Libur panjang ulangan akhir semester
gasal sekaligus akhir tahun tahun 2016 pun telah usai, kini para para peserta
didik dan para pendidik disibukkan kembali dalam kegiatan menuntut ilmu (tholabul
ilmi) di lingkungan sekolah, madrasah maupun pondok pesantren. Di awal
tahun baru 2017, menurut kalender pendidikan merupakan tahun ajaran semester
genap, diharapkan para peserta didik selalu bersemangat dalam menuntut ilmu
supaya memperoleh ilmu yang manfaat. Begitu pula para pendidik diharapkan
makin berusaha sekuat tenaga tanpa
pamrih untuk selalu membimbing para peserta didiknya, apalagi di era modern
saat ini.
Berubahnya era tradisional bertransformatif ke era modern ini memengaruhi beberapa aspek,
baik itu dalam dunia teknologi yang semakin canggih, ekonomi yang semakin mengglobal,
sosial, budaya, pendidikan dan tidak ketinggalan pula pondok pesantren (ponpes) juga banyak yang ikut merubah sistem
pengajarannya, meskipun tidak meninggalkan ciri khas kurikulum salaf
(terdahulu) dengan menggunakan kitab
kuning.
Sekarang coba kita menyoroti dunia pendidikan, khususnya di ponpes, peran Kiai, Ustaz dan Santri sangat
berkesinambungan satu sama lain. Dahulunya kiai tiap tengah malam melakukan ritual amalan-amalan
agama seperti salat tahajud, witir, dan lain-lain untuk mendoakan santri atau
para peserta didiknya. Tidak jarang juga biasanya sang Kiai memberikan wejangan
atau ijazah kepada santri untuk melakukan sesuatu supaya cita-cita atau yang
diinginkan santri tercapai, seperti berpuasa beberapa tahun atau yang sering
kita ketahui dengan dalail, mengamalkan aurad (wiridan-wiridan)
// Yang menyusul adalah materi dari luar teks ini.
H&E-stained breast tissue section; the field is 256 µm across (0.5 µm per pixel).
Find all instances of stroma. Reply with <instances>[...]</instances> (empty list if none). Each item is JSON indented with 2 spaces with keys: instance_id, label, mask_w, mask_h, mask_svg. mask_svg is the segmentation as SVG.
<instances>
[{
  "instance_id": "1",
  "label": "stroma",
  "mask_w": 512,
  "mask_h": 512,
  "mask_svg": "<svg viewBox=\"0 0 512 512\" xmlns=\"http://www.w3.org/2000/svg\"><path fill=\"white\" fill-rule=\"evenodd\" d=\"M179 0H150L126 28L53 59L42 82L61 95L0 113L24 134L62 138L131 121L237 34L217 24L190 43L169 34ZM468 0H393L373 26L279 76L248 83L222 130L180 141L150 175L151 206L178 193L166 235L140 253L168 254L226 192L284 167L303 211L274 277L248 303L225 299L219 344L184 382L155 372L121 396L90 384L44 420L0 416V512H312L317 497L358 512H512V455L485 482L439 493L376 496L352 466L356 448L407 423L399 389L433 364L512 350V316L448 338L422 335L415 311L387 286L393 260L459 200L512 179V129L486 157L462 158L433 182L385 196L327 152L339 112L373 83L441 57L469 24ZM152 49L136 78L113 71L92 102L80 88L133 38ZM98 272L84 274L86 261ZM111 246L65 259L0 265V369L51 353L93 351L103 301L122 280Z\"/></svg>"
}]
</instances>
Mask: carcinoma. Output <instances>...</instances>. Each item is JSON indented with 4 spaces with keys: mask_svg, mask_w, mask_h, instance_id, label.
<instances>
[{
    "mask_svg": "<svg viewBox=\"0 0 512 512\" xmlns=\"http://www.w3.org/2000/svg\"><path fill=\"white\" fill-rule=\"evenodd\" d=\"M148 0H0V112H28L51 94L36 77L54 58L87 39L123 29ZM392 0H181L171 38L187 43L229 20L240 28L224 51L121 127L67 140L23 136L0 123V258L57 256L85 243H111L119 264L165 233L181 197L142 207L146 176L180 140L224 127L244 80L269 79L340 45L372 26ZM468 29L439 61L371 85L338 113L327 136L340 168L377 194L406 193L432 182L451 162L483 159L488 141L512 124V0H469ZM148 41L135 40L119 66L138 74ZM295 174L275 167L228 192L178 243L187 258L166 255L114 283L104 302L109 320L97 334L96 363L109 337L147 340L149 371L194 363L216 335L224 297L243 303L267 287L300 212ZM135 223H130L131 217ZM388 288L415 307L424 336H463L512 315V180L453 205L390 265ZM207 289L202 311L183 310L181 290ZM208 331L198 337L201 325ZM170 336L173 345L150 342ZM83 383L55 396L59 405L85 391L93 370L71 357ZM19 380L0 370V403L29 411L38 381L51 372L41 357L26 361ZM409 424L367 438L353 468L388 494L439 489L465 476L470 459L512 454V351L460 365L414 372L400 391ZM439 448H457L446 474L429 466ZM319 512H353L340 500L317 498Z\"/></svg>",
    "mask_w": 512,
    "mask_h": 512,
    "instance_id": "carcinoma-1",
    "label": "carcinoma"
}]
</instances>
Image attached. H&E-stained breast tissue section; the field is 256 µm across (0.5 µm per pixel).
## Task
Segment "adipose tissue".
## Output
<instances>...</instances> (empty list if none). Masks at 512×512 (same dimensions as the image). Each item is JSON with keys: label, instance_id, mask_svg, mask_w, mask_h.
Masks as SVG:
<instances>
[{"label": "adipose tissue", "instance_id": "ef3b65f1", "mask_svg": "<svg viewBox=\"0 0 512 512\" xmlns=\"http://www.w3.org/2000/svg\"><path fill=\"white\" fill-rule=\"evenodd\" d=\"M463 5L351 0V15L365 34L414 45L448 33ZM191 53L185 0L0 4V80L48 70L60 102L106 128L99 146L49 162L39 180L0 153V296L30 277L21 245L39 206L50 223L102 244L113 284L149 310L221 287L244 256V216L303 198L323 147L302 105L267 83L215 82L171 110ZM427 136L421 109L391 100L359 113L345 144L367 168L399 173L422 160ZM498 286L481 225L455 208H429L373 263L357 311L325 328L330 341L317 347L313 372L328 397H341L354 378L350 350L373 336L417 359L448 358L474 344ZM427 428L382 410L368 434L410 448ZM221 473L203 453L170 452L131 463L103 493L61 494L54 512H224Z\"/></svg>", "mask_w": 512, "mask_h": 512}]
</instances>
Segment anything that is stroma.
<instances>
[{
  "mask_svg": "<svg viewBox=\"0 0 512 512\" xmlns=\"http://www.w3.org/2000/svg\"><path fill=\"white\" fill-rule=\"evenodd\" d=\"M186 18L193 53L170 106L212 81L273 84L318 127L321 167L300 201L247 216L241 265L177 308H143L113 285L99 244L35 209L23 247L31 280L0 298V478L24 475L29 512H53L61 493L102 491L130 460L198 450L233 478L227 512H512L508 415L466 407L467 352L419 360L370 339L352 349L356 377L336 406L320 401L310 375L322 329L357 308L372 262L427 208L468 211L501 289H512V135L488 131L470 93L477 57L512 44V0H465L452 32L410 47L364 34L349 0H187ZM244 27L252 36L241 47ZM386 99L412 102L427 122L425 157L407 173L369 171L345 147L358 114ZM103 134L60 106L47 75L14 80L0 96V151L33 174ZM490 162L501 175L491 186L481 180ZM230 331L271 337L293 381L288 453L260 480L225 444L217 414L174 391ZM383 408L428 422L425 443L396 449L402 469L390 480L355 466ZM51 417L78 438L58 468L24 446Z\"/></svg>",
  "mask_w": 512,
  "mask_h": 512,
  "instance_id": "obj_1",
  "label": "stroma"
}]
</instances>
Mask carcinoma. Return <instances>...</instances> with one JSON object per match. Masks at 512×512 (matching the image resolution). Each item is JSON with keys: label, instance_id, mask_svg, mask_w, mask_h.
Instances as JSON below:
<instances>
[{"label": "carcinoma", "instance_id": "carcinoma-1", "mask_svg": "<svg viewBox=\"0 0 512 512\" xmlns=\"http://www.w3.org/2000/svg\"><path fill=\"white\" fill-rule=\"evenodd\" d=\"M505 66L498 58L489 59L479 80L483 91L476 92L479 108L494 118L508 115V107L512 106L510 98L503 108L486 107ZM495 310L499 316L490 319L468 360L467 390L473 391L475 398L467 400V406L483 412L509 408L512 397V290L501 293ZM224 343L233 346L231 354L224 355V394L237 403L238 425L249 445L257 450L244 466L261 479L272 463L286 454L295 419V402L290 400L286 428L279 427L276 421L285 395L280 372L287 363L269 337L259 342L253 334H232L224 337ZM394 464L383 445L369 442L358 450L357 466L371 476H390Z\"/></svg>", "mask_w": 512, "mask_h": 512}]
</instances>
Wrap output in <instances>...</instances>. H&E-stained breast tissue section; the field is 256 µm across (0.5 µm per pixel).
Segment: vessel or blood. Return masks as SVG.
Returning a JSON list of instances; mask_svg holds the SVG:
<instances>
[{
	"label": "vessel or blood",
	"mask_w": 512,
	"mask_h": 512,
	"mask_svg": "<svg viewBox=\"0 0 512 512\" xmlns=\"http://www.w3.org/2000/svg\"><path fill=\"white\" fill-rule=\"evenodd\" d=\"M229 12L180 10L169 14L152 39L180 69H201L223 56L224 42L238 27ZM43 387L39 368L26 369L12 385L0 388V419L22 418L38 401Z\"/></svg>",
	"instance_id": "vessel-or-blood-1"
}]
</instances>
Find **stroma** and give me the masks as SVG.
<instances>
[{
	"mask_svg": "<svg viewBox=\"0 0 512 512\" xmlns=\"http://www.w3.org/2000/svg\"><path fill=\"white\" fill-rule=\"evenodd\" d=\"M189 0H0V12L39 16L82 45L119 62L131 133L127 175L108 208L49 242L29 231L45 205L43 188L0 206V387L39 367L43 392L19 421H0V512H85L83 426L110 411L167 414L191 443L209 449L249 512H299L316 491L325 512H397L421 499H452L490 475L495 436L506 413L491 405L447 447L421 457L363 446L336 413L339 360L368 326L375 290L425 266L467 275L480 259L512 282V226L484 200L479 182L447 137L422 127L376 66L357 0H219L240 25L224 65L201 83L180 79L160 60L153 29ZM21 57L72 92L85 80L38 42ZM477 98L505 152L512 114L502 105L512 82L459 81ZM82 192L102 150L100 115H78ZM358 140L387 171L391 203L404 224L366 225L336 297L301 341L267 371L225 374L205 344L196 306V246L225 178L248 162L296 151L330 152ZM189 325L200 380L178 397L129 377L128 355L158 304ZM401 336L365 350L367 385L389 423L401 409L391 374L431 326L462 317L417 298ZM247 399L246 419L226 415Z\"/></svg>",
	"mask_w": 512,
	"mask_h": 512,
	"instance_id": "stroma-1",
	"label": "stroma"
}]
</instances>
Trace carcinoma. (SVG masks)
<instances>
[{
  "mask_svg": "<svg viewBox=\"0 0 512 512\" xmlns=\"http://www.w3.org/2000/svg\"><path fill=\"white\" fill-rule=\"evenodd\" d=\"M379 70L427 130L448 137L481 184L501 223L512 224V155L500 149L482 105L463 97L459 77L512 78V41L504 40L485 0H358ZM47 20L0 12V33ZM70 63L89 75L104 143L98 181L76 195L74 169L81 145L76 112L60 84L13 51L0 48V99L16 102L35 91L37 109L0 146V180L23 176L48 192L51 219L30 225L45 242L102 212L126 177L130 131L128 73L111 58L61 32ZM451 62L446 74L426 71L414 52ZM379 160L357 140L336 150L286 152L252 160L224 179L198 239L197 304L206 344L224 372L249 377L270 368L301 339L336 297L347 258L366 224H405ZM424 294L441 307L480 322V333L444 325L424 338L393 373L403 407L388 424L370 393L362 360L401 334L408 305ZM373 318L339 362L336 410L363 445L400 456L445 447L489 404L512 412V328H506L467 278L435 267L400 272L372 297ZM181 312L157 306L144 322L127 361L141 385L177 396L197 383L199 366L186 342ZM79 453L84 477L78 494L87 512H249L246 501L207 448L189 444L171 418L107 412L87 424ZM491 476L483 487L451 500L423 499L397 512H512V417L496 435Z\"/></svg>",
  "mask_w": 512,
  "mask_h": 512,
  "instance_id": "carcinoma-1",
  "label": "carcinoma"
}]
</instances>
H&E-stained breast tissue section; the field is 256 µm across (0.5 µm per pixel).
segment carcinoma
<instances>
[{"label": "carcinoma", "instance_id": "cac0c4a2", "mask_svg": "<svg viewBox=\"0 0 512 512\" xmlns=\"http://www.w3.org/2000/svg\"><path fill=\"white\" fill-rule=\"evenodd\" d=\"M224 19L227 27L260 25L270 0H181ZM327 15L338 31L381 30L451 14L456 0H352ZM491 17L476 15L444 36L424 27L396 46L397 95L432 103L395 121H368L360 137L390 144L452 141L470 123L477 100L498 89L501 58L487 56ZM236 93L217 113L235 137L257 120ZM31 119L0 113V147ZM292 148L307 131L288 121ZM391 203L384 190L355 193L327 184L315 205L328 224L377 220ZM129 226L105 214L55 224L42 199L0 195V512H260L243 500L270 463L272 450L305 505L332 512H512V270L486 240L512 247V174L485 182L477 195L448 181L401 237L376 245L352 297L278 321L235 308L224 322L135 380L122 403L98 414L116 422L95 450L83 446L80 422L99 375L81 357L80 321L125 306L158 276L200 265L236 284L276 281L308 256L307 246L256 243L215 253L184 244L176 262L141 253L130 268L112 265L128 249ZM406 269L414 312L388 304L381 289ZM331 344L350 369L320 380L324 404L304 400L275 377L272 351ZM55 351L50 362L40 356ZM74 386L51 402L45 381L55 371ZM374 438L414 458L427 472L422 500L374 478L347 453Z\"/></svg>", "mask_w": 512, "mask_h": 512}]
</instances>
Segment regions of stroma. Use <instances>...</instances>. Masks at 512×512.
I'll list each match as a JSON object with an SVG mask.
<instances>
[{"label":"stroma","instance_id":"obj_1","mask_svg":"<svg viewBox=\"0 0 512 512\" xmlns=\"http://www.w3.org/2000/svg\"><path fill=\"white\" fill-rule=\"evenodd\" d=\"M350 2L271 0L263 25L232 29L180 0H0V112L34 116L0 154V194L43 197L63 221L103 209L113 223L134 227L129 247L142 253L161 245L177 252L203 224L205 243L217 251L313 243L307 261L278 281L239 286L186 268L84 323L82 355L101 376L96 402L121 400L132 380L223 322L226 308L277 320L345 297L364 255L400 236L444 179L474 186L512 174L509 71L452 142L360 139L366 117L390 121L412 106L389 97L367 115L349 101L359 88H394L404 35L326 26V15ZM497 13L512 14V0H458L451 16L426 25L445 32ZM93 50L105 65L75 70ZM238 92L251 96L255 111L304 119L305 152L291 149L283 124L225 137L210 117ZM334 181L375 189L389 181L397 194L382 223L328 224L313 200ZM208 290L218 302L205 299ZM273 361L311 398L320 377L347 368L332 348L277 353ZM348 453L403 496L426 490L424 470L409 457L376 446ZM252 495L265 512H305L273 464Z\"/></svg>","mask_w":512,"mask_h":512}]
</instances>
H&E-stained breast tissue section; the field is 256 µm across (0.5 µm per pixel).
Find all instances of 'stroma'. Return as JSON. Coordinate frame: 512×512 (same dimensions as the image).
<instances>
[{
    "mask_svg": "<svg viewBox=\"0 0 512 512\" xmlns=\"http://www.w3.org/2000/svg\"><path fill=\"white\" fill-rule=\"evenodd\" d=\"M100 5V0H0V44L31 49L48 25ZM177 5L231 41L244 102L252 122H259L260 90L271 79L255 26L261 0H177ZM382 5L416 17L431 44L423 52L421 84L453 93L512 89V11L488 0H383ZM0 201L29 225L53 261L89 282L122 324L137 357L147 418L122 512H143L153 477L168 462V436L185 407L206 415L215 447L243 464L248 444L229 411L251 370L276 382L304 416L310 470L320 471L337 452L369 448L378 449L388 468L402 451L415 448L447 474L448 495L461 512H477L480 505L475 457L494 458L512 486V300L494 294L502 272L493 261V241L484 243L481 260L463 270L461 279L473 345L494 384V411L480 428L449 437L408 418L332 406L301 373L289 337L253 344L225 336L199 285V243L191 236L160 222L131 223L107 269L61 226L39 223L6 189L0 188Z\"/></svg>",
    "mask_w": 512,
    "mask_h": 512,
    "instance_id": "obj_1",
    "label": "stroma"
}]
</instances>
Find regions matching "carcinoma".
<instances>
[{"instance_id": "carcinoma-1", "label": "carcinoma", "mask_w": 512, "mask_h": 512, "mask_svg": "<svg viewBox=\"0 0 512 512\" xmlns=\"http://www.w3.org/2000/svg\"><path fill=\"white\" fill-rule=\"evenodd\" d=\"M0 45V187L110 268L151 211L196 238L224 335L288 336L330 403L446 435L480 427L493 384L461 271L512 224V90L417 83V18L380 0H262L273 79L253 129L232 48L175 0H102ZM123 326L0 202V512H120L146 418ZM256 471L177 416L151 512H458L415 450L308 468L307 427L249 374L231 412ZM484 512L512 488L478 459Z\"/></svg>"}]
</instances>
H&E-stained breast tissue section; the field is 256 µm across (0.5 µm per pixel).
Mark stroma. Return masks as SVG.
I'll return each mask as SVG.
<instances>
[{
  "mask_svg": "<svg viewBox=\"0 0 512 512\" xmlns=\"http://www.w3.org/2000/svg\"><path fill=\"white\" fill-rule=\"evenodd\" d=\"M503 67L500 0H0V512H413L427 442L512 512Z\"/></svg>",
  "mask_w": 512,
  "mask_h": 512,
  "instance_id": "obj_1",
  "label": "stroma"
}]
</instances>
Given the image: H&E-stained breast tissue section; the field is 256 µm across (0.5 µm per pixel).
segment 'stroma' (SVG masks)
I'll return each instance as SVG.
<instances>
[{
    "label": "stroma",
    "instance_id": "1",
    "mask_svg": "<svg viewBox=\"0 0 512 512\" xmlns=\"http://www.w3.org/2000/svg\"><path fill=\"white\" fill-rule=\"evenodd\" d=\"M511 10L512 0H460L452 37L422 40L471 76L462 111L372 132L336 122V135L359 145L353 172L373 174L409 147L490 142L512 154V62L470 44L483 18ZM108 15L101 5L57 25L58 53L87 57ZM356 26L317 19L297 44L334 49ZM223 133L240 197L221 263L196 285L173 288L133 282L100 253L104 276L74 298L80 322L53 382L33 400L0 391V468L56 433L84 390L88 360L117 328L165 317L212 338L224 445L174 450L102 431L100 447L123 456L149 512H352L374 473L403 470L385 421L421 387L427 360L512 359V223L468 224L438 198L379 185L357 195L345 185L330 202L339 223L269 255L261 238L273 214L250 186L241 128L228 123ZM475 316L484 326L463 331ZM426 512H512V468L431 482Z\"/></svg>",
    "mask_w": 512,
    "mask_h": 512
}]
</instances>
yang harus dibaca secara kontinyu jangan sampai ditinggalkan, biasanya dibaca
setelah salat fardu dan masih banyak lagi. Karena setiap ponpes biasanya sang Kiai
memberikan ijazah yang berbeda-beda.
Pada zaman modern ini, apakah hal semacam itu masih relevan pada saat ini.
Atau ada hal baru yang akan akan memadukannya ? Sehingga akan sesuai dengan
konteks kekinian dan kedisinian. Namun, di zaman akhir ini yang perlu dahulu
dilakukan Ustaz atau Kiai dan santri diharuskan sedikit dimodifikasinya,
meskipun tidak dipungkiri tetap mempertahankan cara-cara yang dilakukan Kiai-kiai
terdahulu yang telah mengajarkannya kepada kita.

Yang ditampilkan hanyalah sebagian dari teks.